--- START ---

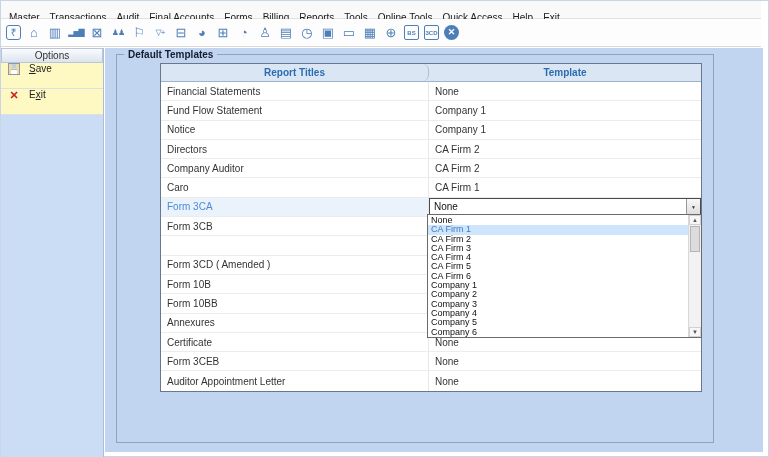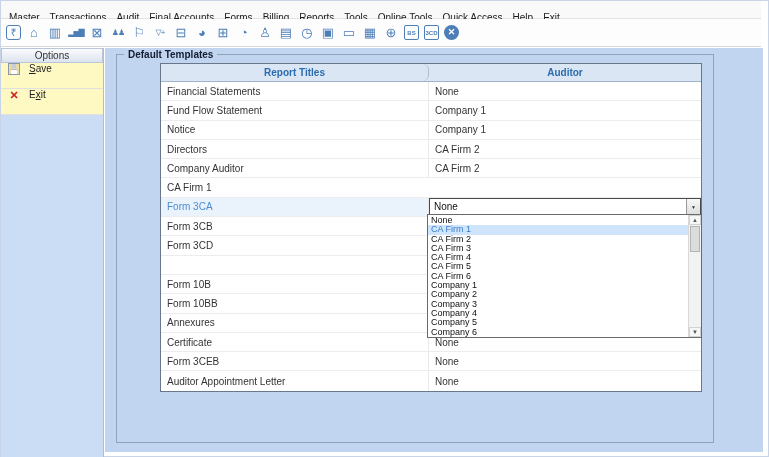--- a/index.html
+++ b/index.html
@@ -147,7 +147,7 @@
       <div class="dtable">
         <div class="thead">
           <div class="th th1">Report Titles</div>
-          <div class="th th2">Auditor</div>
+          <div class="th th2">Template</div>
         </div>
         <div>
             <div class="trow">

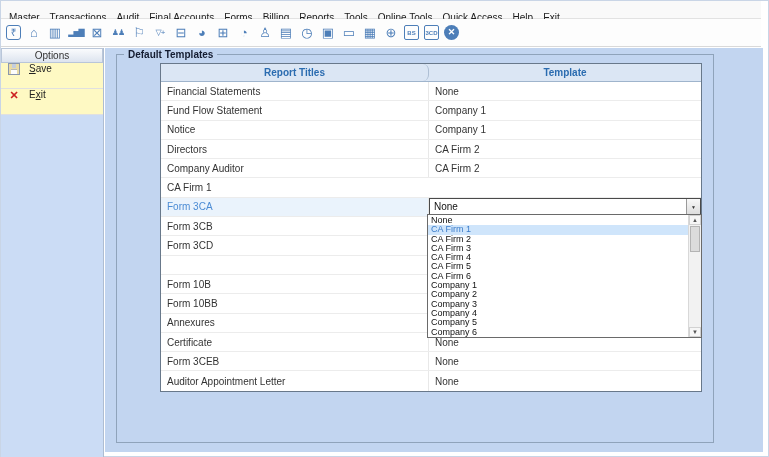--- a/index.html
+++ b/index.html
@@ -191,6 +191,9 @@
               </div>
             </div>
             <div class="trow">
+              <div class="td1">
+                <span>Caro</span>
+              </div>
               <div class="td2">
                 <span>CA Firm 1</span>
               </div>

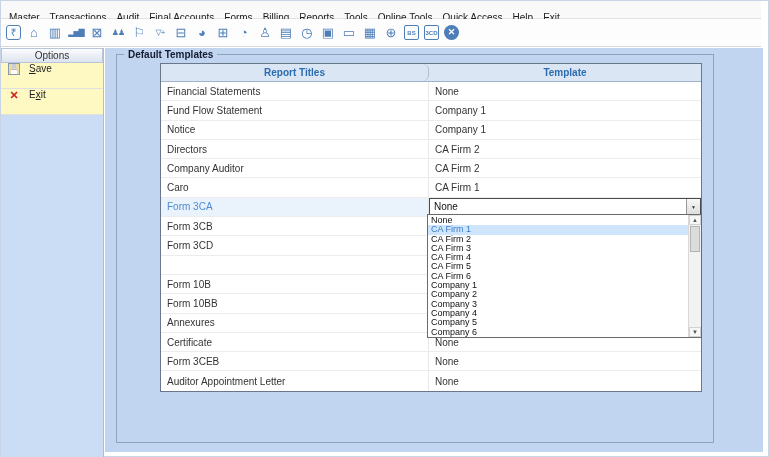--- a/index.html
+++ b/index.html
@@ -220,9 +220,6 @@
               </div>
             </div>
             <div class="trow">
-              <div class="td1">
-                <span>Form 3CD</span>
-              </div>
               <div class="td2">
                 <span></span>
               </div>

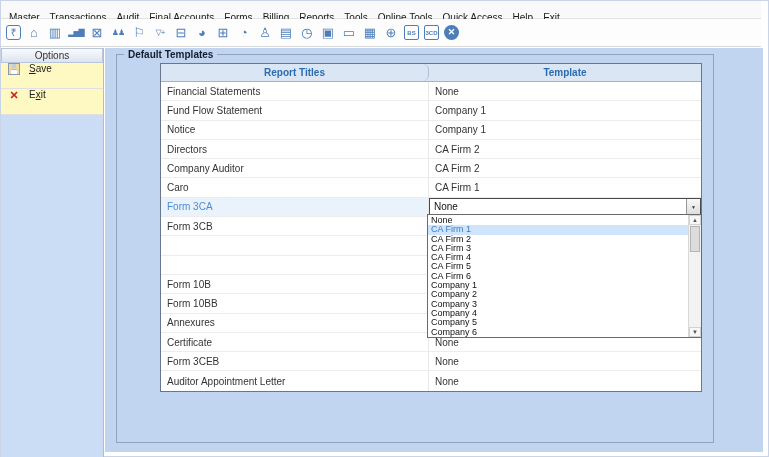--- a/index.html
+++ b/index.html
@@ -225,6 +225,9 @@
               </div>
             </div>
             <div class="trow">
+              <div class="td1">
+                <span>Form 3CD ( Amended )</span>
+              </div>
               <div class="td2">
                 <span></span>
               </div>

--- END ---

* [What is needed]
Print the listing word for word, but omit the pictures.

* [Solved exercise]
--- a/index.html
+++ b/index.html
@@ -147,7 +147,7 @@
       <div class="dtable">
         <div class="thead">
           <div class="th th1">Report Titles</div>
-          <div class="th th2">Auditor</div>
+          <div class="th th2">Template</div>
         </div>
         <div>
             <div class="trow">

--- a/index.html
+++ b/index.html
@@ -191,6 +191,9 @@
               </div>
             </div>
             <div class="trow">
+              <div class="td1">
+                <span>Caro</span>
+              </div>
               <div class="td2">
                 <span>CA Firm 1</span>
               </div>

--- a/index.html
+++ b/index.html
@@ -220,9 +220,6 @@
               </div>
             </div>
             <div class="trow">
-              <div class="td1">
-                <span>Form 3CD</span>
-              </div>
               <div class="td2">
                 <span></span>
               </div>

--- a/index.html
+++ b/index.html
@@ -225,6 +225,9 @@
               </div>
             </div>
             <div class="trow">
+              <div class="td1">
+                <span>Form 3CD ( Amended )</span>
+              </div>
               <div class="td2">
                 <span></span>
               </div>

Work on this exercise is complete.